[Foundation-l] SUL pilot and renaming issues

Robert Rohde rarohde at gmail.com
Mon May 19 04:49:28 UTC 2008


The discussion you think is finished resulted in a policy on Meta that
defers to local communities and at least one community that adopted a
standard of zero edits.

I would say that is prima facie evidence that the discussion was not
finished the way you think.

-Robert Rohde

On Sun, May 18, 2008 at 9:26 PM, Gerard Meijssen <gerard.meijssen at gmail.com>
wrote:

> Hoi,
> This discussion was finished a long time ago. We are passed the point where
> objections on principle are even reasonable.
>
> As I indicated earlier, a single project cannot and should not stand in the
> way of the implementation of global policies.

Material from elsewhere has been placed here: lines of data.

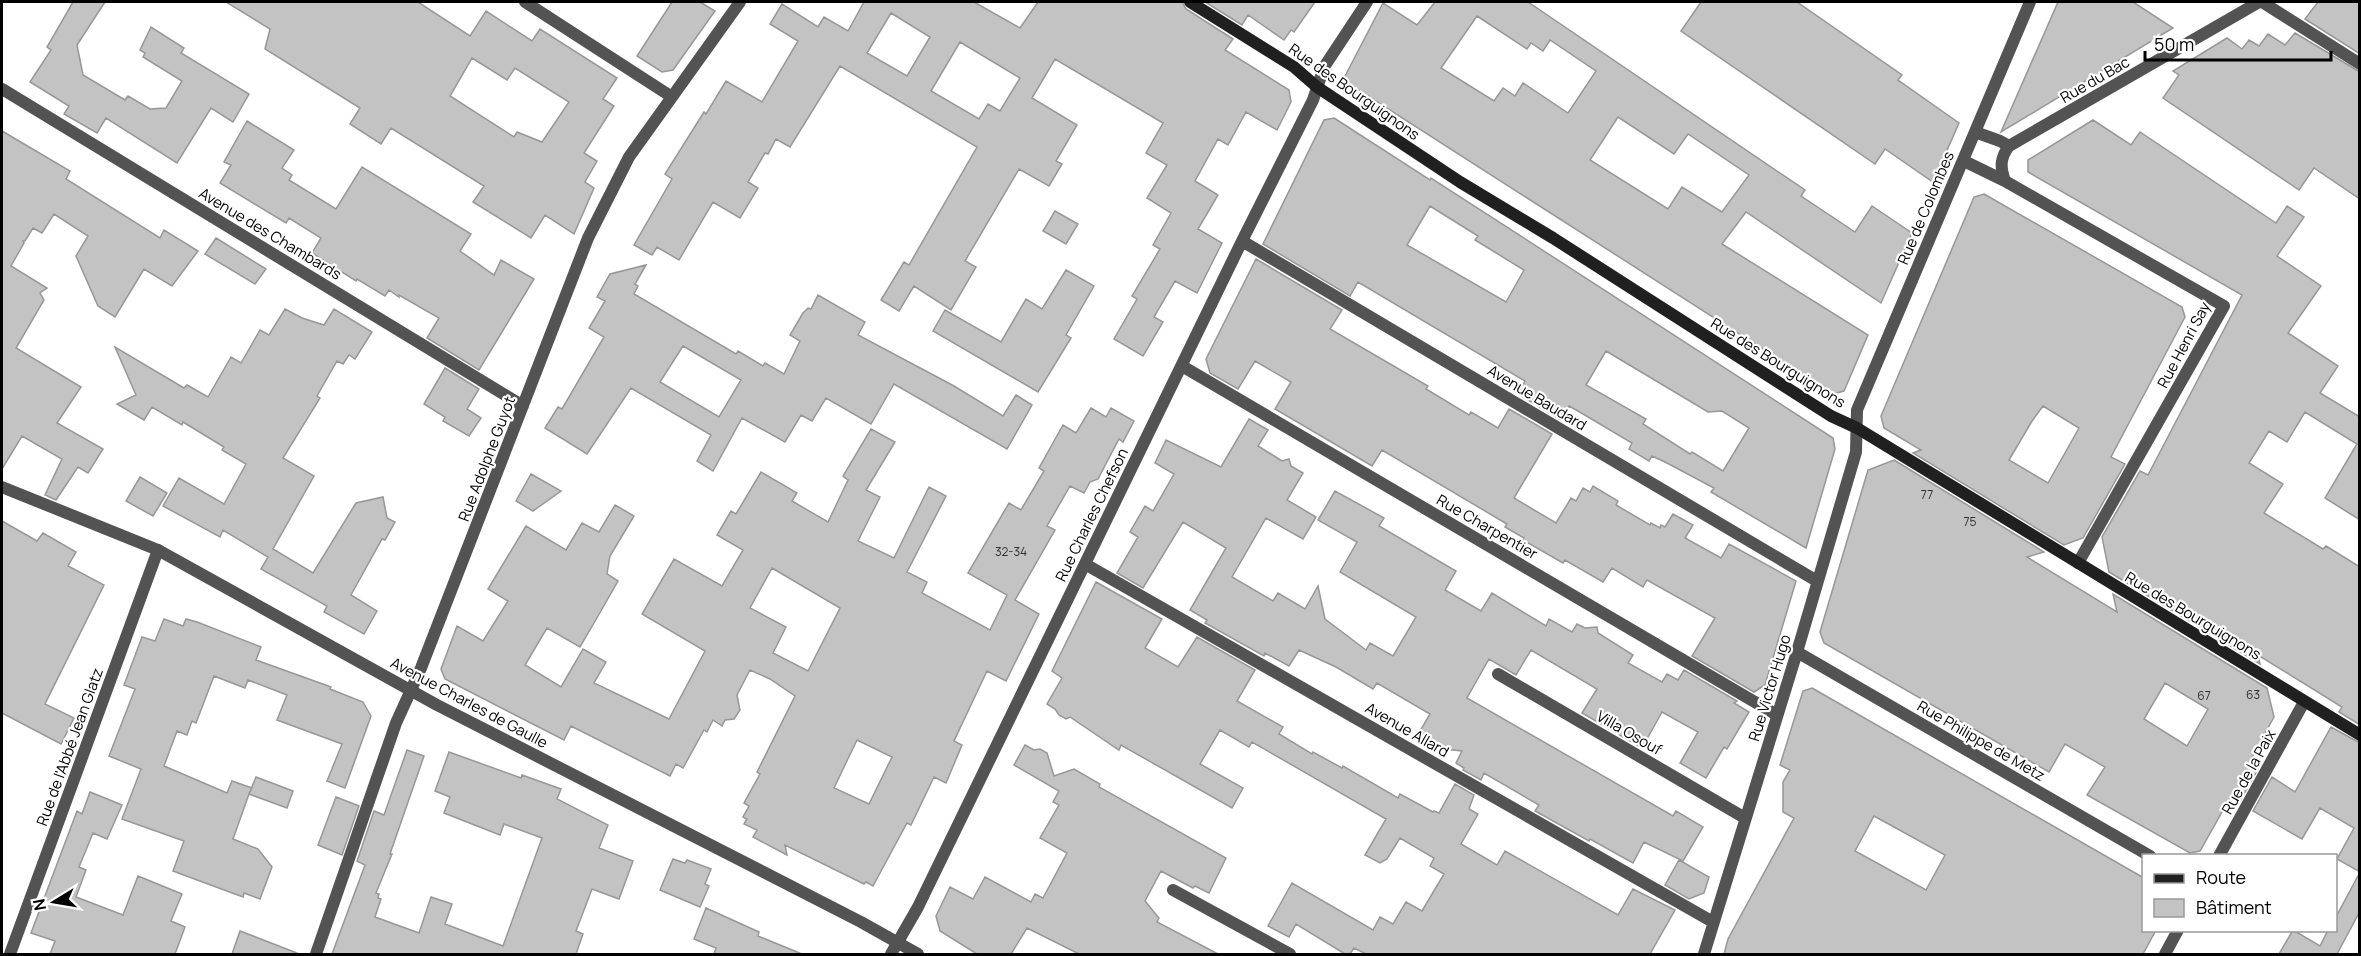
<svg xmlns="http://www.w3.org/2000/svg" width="2361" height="956" viewBox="0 0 2361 956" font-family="Manrope,sans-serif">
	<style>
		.building { fill: #c3c3c3; stroke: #979797; stroke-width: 1.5; fill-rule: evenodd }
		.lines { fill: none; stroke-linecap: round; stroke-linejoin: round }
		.minor { stroke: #535353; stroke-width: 12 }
		.tertiary { stroke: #535353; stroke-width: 12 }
		.secondary { stroke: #202020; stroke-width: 12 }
		.labels { text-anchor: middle; stroke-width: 4.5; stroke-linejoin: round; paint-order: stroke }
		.number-label { font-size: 12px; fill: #313131 }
		.street-label { font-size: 15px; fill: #000; stroke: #fff }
	</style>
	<rect width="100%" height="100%" fill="#fff"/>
	<path class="building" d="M73 2H105L77 45 83 75 125 100 128 96 150 109 166 108 182 81 143 57 145 53 140 50 151 27 184 48 181 53 249 94 233 122 211 108 177 163 106 118 97 133 64 114 69 106 30 82 51 50 47 47Z
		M226 2H418L470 36 486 11 532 41 540 29 617 78 603 99 614 106 584 153 597 161 585 182 594 188 574 234 545 215 531 238 473 202 484 186 391 128 381 144 350 124 360 108 265 49 270 29ZM472 58 507 80 515 68 569 102 542 142 517 132 514 137 450 96Z
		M672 2H700L715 11 673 70 662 72 637 56Z
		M864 2H974L1020 28 1038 2H1182L1186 9 1233 39 1225 50 1289 90 1291 102 1277 130 1246 112 1228 145 1218 139 1195 181 1218 195 1198 229 1222 243 1197 293 1175 281 1154 317 1163 322 1143 356 1114 339 1137 299 1132 296 1160 249 1153 245 1171 213 1147 198 1167 165 1146 153 1163 123 1055 59 1032 98 1077 125 1056 161 1062 164 1049 186 1019 169 965 261 976 267 951 310 914 286 899 311 881 300 904 262 909 265 977 147 840 66 790 147 776 139 768 154 765 153 748 182 758 188 740 218 713 202 679 260 657 247 652 255 634 245 672 179 665 174 704 112 706 114 726 81 762 102 798 41 770 24 782 4 818 27 824 17 848 31ZM891 13 930 37 907 76 867 53ZM960 42 1020 78 1000 111 988 104 979 119 931 91Z
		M1205 2H1315L1294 32 1291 30 1284 40 1248 15 1242 25Z
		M1435 2H1528L1805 190 1801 196 1855 232 1872 206 1912 233 1881 303 1746 212 1722 244 1868 335 1844 391 1833 394 1343 80 1383 3 1417 25ZM1477 16 1527 49 1531 43 1543 51 1550 40 1596 71 1568 113 1523 83 1515 96 1503 88 1494 101 1441 68ZM1618 117 1674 154 1688 134 1749 175 1722 212 1682 187 1668 209 1590 160Z
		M1701 2H1797L1902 75 1898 80 1959 123 1933 182 1885 149 1875 164 1681 31Z
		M2058 2H2133L2173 28 2001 132Z
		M2318 2H2360V54L2305 19Z
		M2295 33 2360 72V199L2314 168 2299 190 2163 98 2179 75 2173 71 2227 38 2242 49 2249 40 2259 46 2268 34 2285 45Z
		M1334 118 1430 180 1431 178 1833 438 1835 449 1806 548 1711 492 1714 488 1667 463 1652 456 1649 461 1629 449 1632 443 1578 411 1569 406 1561 420 1518 394 1525 381 1358 282 1350 296 1263 244 1324 120ZM1430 206 1478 236 1475 240 1524 270 1506 302 1407 245ZM1606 351 1708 412 1722 411 1749 428 1723 471 1692 452 1690 454 1643 424 1646 419 1586 385Z
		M2093 120 2131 145 2140 132 2276 223 2287 206 2304 217 2277 256 2321 286 2288 333 2338 366 2320 393 2360 417V520L2325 498 2357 444 2305 412 2287 442 2269 431 2249 463 2283 484 2264 513 2323 549 2326 546 2360 567V725L2339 712 2342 707 2258 655 2260 664 2109 572 2102 537 2140 471 2148 475 2242 295 2028 172V160Z
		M247 121 294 150 282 168 292 175 289 180 336 209 362 167 471 234 460 251 494 275 501 260 534 279 479 370 427 338 439 318 399 295V297L389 290 385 296 357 279 356 281 312 253 321 238 289 218 286 223 220 183 231 165 224 162Z
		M2 131 70 171 66 179 160 238 164 230 198 251 172 286 144 269 115 317 98 306 76 256 88 236 54 214 42 233 33 228 25 241H23L24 243 11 266 47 288 40 293 44 300 16 348 81 387 57 423 103 449 88 473 78 467 56 500 45 495 62 459 22 436 2 469Z
		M1984 194 2182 307 2185 317 2111 457 2125 464 2083 538 2064 545 1913 453 1921 450 1884 428 1881 416 1974 197ZM2043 406 2079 428 2048 483 2009 460 2032 421Z
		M1055 211 1078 224 1066 244 1043 231Z
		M216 238 266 269 255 284 205 254Z
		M1256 259 1342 310 1330 329 1428 386 1426 389 1469 415 1471 412 1498 428 1509 409 1552 434 1514 498 1556 523 1571 498 1576 501 1583 488 1590 492 1593 486 1618 501 1616 505 1650 525 1651 523 1660 528 1661 525 1665 527 1673 514 1682 519 1693 525 1685 538 1721 558 1729 544 1796 581 1765 685 1754 692 1692 656 1715 618 1647 580 1643 587 1612 568 1603 582 1565 560 1563 563 1523 540 1524 538 1505 527 1507 524 1382 450 1372 466 1275 409 1291 382 1255 361 1238 389 1210 373 1206 359Z
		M646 265 635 284 638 286 634 294 736 354 738 351 763 366 765 363 784 374 800 341 790 335 803 313 808 308 811 309 818 295 865 322 858 335 954 386 1003 416 1016 395 1032 405 1007 449 894 384 871 424 826 398 812 421 801 415 785 442 742 418 713 471 697 461 711 435 631 388 587 454 545 428 558 407 562 409 604 337 589 328 605 301 597 297 610 274ZM683 346 741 380 719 417 660 382Z
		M1066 270 1094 286 1066 335 1071 338 1038 392 933 331 945 310 1001 342 1026 299 1042 309Z
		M285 309 302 318 324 325 334 309 372 332 355 359 349 355 343 364 337 361 317 396 320 398 283 458 314 476 273 549 313 573 356 503 383 497 387 518 395 522 385 540 382 539 351 595 377 611 364 634 324 612 327 606 261 569 268 557 223 530 220 537 163 506 179 478 224 504 246 464 222 450 224 447 183 422 182 425 152 407 144 420 117 404 136 395 115 347 184 388 187 385 208 397 231 357 241 363 260 330 269 335Z
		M445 368 479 389 467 409 481 418 469 436 443 421 445 417 424 404Z
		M1091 408 1106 417 1111 408 1134 421 1123 442 1119 439 1098 479 1090 482 1084 493 1070 486 1047 526 1055 530 1015 600 1039 614 1006 681 987 671 954 741 962 745 946 783 934 777 911 825 907 823 873 886 866 882 864 884 785 845 787 855 753 837 757 830 744 824 747 819 743 817 749 806 744 803 760 774 757 772 795 696 770 679 750 670 737 695 740 710 734 719 725 720 722 726 713 720 707 732 704 730 683 768 676 764 670 776 571 726 564 740 445 679 441 669 457 626 483 641 508 601 488 589 526 526 566 550 582 523 599 532 615 505 634 516 610 556 607 574 618 581 594 623 580 647 547 628 525 665 561 687 583 649 606 662 594 683 669 719 705 651 642 614 674 559 722 586 743 550 717 535 731 511 736 514 761 472 797 493 792 501 828 522 848 480 843 476 871 429 895 442 866 490 880 497 858 541 894 558 929 487 946 496 907 572 927 582 922 593 990 630 1007 595 968 573 1009 503 1021 510 1044 471 1039 468 1063 425 1076 433ZM772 568 840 608 808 671 773 653 786 627 750 608ZM857 740 892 757 869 804 834 788Z
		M1249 419 1268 430 1258 446 1282 461 1289 459 1291 466 1303 473 1287 500 1316 517 1303 539 1266 518 1232 577 1273 601 1278 593 1305 609 1318 586 1325 619 1366 650 1370 643 1393 656 1416 617 1340 572 1357 542 1318 520 1335 491 1384 518 1379 526 1456 571 1445 590 1481 611 1492 593 1546 626 1549 619 1572 632 1577 624 1585 628 1597 627 1598 633 1633 655 1628 663 1662 682 1667 674 1678 680 1684 670 1737 701 1734 703 1749 712 1727 749 1724 747 1706 778 1680 763 1698 732 1662 712 1642 748 1582 713 1597 689 1531 650 1516 675 1489 659 1467 698 1673 816 1676 811 1703 827 1683 861 1644 842 1633 863 1590 839 1589 841 1535 811 1539 805 1484 773 1481 780 1463 770 1464 768 1456 763 1462 751 1434 748 1416 738 1430 714 1377 683 1373 689 1336 667 1299 650 1289 666 1265 653 1264 656 1205 623 1207 620 1190 610 1226 548 1183 522 1143 588 1117 573 1138 537 1130 532 1145 506 1153 511 1174 474 1155 463 1166 440 1221 467Z
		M1894 460 2044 552 2027 557 2117 612 2113 594 2267 688 2274 717 2249 763 2258 769 2239 803 2230 798 2200 851 2190 853 2087 795 2105 767 2065 744 2049 772 1824 643 1820 632 1868 470ZM2165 683 2208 709 2187 746 2144 719Z
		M531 474 561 491 533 511 516 501Z
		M140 477 167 493 153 516 126 501Z
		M2 521 37 541 43 533 76 552 68 566 104 585 45 704 74 718 61 744 2 713Z
		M1096 582 1162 619 1145 648 1178 667 1197 637 1255 670 1237 701 1283 727 1279 734 1312 754 1313 752 1342 768 1343 766 1398 798 1400 794 1433 812 1434 811 1439 813 1455 784 1474 795 1469 809 1478 814 1461 844 1497 865 1505 851 1618 915 1633 889 1675 910 1650 954H1366L1354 948 1350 954H1345L1296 924 1289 937 1268 926 1292 883 1373 930 1380 917 1393 924 1406 902 1422 911 1444 874 1430 866 1434 858 1400 838 1387 859 1380 863 1365 855 1386 819 1252 742 1249 747 1220 730 1200 764 1243 788 1232 808 1121 745 1119 750 1070 717 1066 719 1059 715 1055 709 1047 704 1062 678 1052 671Z
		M164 619 183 626 186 619 197 622 261 647 256 660 331 687 330 689 363 702 371 716 345 788 327 781 342 744 277 720 287 695 248 680 245 688 214 676 196 723 192 721 187 735 177 731 164 766 227 793 232 781 252 788 249 794 256 777 293 791 287 808 249 794 233 839 258 849 272 867 260 899 244 893 243 897 173 871 184 841 122 819 141 769 109 756 135 689 124 685 142 637 155 641Z
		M1812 688 2144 878V930H2156L2143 954H1724L1728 939 1794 818 1783 812V782L1790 770 1780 765 1803 691ZM1874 816 1945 855 1926 890 1855 851Z
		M2331 727 2360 743V872L2337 859 2354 828 2320 808 2302 839 2253 811 2272 777 2295 792Z
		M1025 745 1034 750 1040 749 1047 753 1054 776 1074 769 1100 784 1099 787 1226 858 1209 893 1195 886 1193 888 1161 871 1145 901 1159 918 1157 922 1218 954H1079L1027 928 1011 954H977L940 931 936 916 950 887 973 899 985 877 1031 902 1035 894 1043 898 1067 853 1040 838 1059 805 1053 802 1059 791 1014 765Z
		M407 750 424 756 390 854H392L376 893 379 894 378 898 381 899 375 917 419 933 431 897 452 904 445 924 503 946 542 838 504 824 500 835 444 813 450 797 435 791 449 752 521 778 522 775 561 789 557 799 608 825 599 848 633 861 619 899 592 889 576 931 583 934 576 954H332L365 865 357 861 374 811 384 815Z
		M90 792 122 805 107 839 93 833 79 867 86 870 76 897 123 915 138 876 182 894 171 921 185 927 175 954H50L55 941 31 933 77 811 82 814Z
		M336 797 359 806 342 855 318 845Z
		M673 859 685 863 687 860 711 869 705 884 709 886 700 907 660 890Z
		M1679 860 1709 877 1704 893 1689 899 1665 885Z
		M2360 872V911L2337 954H2279L2293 930 2320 946 2328 930H2336V917Z
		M706 908 759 932 758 936 802 954H714L716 948 694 939Z
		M240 931 297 953V954H232Z"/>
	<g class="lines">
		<path class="minor" d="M525 2 672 97
			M2262 2 2360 64
			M2 89 523 406
			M1975 132 2000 141 2009 146 2259 2
			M1964 161 2005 181 2224 306 2078 563
			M2005 181C2000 167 2000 158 2009 146
			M1242 241 1817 581
			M1182 366 1777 715
			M1085 564 1713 922
			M1797 652 2150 856
			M1498 674 1745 818
			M2219 856 2304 702
			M1173 890 1290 954
			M10 954 158 550
			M316 954 396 723 421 668 588 238 629 157 740 2
			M891 954 918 907 1242 241 1313 100 1324 67 1367 2
			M1704 954 1797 652 1856 452 1857 410 2030 2
			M2165 954 2178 930"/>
		<path class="tertiary" d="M2 487 158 550 437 705 861 922 918 954"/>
		<path class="secondary" d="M1190 2 1294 67 1317 87 1460 182 1553 238 1831 416 1857 428 2360 735"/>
	</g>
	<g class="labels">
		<g class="number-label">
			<text x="1927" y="499">77</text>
			<text x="1970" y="526">75</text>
			<text x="1011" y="556">32-34</text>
			<text x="2253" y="699">63</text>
			<text x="2204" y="700">67</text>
		</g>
		<g class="street-label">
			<text transform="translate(2095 80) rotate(-30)" y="5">Rue du Bac</text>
			<text transform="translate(1354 92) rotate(35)" y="5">Rue des Bourguignons</text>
			<text transform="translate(1926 208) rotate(-67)" y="5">Rue de Colombes</text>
			<text transform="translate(270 234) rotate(31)" y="5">Avenue des Chambards</text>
			<text transform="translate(2184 345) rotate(-62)" y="5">Rue Henri Say</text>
			<text transform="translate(1778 363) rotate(32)" y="5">Rue des Bourguignons</text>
			<text transform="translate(1537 398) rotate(31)" y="5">Avenue Baudard</text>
			<text transform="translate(487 459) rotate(-69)" y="5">Rue Adolphe Guyot</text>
			<text transform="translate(1092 515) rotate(-64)" y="5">Rue Charles Chefson</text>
			<text transform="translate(1487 527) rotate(30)" y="5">Rue Charpentier</text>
			<text transform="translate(2193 616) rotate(31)" y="5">Rue des Bourguignons</text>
			<text transform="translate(1770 688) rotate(-73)" y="5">Rue Victor Hugo</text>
			<text transform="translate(469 703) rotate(28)" y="5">Avenue Charles de Gaulle</text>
			<text transform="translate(1407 730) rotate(30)" y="5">Avenue Allard</text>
			<text transform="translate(1629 733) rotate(30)" y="5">Villa Osouf</text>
			<text transform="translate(1981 741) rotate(30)" y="5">Rue Philippe de Metz</text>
			<text transform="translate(70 747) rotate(-70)" y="5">Rue de l'Abbé Jean Glatz</text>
			<text transform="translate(2249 772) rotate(-61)" y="5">Rue de la Paix</text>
		</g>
	</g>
	<rect width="2361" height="956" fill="none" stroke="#000000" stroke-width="6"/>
	<rect x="2142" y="854" width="195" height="78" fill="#ffffff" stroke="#999999" stroke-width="1.5"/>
	<rect x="2154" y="874" width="30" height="9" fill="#202020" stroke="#999999" stroke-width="1.5"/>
	<text x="2196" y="884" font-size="18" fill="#000000">Route</text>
	<rect x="2154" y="899" width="30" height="18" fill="#c3c3c3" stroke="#999999" stroke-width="1.5"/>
	<text x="2196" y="914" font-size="18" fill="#000000">Bâtiment</text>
	<g transform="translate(54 902) rotate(259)" stroke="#ffffff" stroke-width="4.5" paint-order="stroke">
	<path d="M0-4.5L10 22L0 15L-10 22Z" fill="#000000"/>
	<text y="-9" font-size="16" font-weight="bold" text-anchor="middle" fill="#000000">N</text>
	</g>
	<path d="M2145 51v9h186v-9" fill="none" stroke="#000000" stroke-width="3"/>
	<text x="2154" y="51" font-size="18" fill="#000000" stroke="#ffffff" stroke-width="4.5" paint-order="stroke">50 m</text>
</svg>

This was discussed ad
> nauseam.
> Even when a local policy is "reasonable", it does not make it reasonable in
> the larger scale of things. There is no reason why the attribution is to be
> linked by the self chosen user name, the only thing relevant is that it is
> correctly attributed to the user involved. This argument is problematic
> anywaw as people can request a name change and in that case attribution
> changes as well.
>
> Indeed it can be frustrating for some and it will be frustrating to some.
> This was understood from the start.
> Thanks,
>     GerardM
>
> On Mon, May 19, 2008 at 6:16 AM, Robert Rohde <rarohde at gmail.com> wrote:
>
> > On Sun, May 18, 2008 at 9:06 PM, Gerard Meijssen <
> > gerard.meijssen at gmail.com>
> > wrote:
> >
> > > Hoi,
> > > The number of edits of an account has been a consideration in that the
> > one
> > > with the biggest numbers can have the price. With 6000 edits a user can
> > be
> > > found with less edits then a user from another project. By giving
> > > precedence
> > > to admins of projects a new ballgame may exist. There are many people
> in
> > > this group who are active in MANY wikis and when you combine their
> number
> > > of
> > > edits, you may find really high numbers.
> > >
> > > I do not think that usurpation policies should be determined by
> > individual
> > > projects. There are too many of them, some 700, and consequently things
> > > would break down.
> > > Thanks,
> > >     GerardM
> >
> >
> >
> > The principle behind enwiki's policy is still reasonable though.
> >
> > Attribution is a fundemental legal expectation under the GFDL.  We
> > attribute
> > edits under our self-chosen psuedonyms.  I'm not convinced that
> > involuntarily renaming accounts that have an established edit history is
> > either ethical or legal.
> >
> > I know the SUL proposal has been to give the account to the most
> > established
> > user, but it's not clear to me that doing so is appropriate.  An
> > unfortunate
> > consequence of that is that some popular names might never be unified,
> but
> > personally, I'm inclined to think that the only way to be fair to some
> > existing users may well be to frustrate others.